=== Information ===

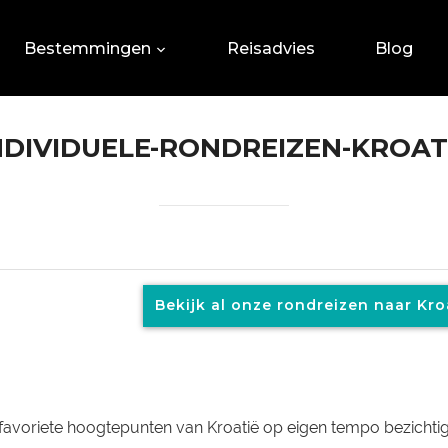
Bestemmingen
Reisadvies
Blog
NDIVIDUELE-RONDREIZEN-KROAT
Bekijk al onze rondreizen naar Kro
e favoriete hoogtepunten van Kroatië op eigen tempo bezichtig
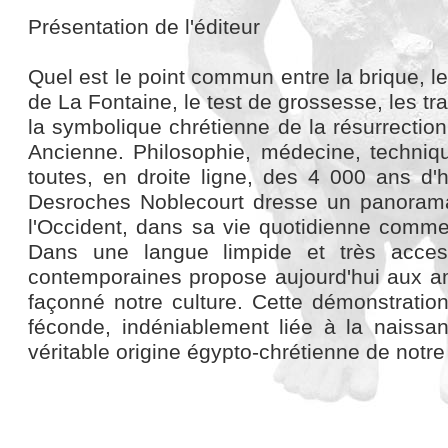
Présentation de l'éditeur
Quel est le point commun entre la brique, le 
de La Fontaine, le test de grossesse, les tr
la symbolique chrétienne de la résurrection
Ancienne. Philosophie, médecine, technique
toutes, en droite ligne, des 4 000 ans d'hi
Desroches Noblecourt dresse un panorama
l'Occident, dans sa vie quotidienne comme
Dans une langue limpide et très acces
contemporaines propose aujourd'hui aux am
façonné notre culture. Cette démonstration
féconde, indéniablement liée à la naissa
véritable origine égypto-chrétienne de notre c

===

_Exercise aim_: Format the lines starting at the beginning of the rows and ending at the line that contains "e favoriete hoogtepunten", both included, as a numbered list with blank lines omitted. Leave the pictures out of the answer.

_Exercise result_:
1. Bestemmingen
2. Reisadvies
3. Blog
4. NDIVIDUELE-RONDREIZEN-KROAT
5. Bekijk al onze rondreizen naar Kro
6. e favoriete hoogtepunten van Kroatië op eigen tempo bezichtig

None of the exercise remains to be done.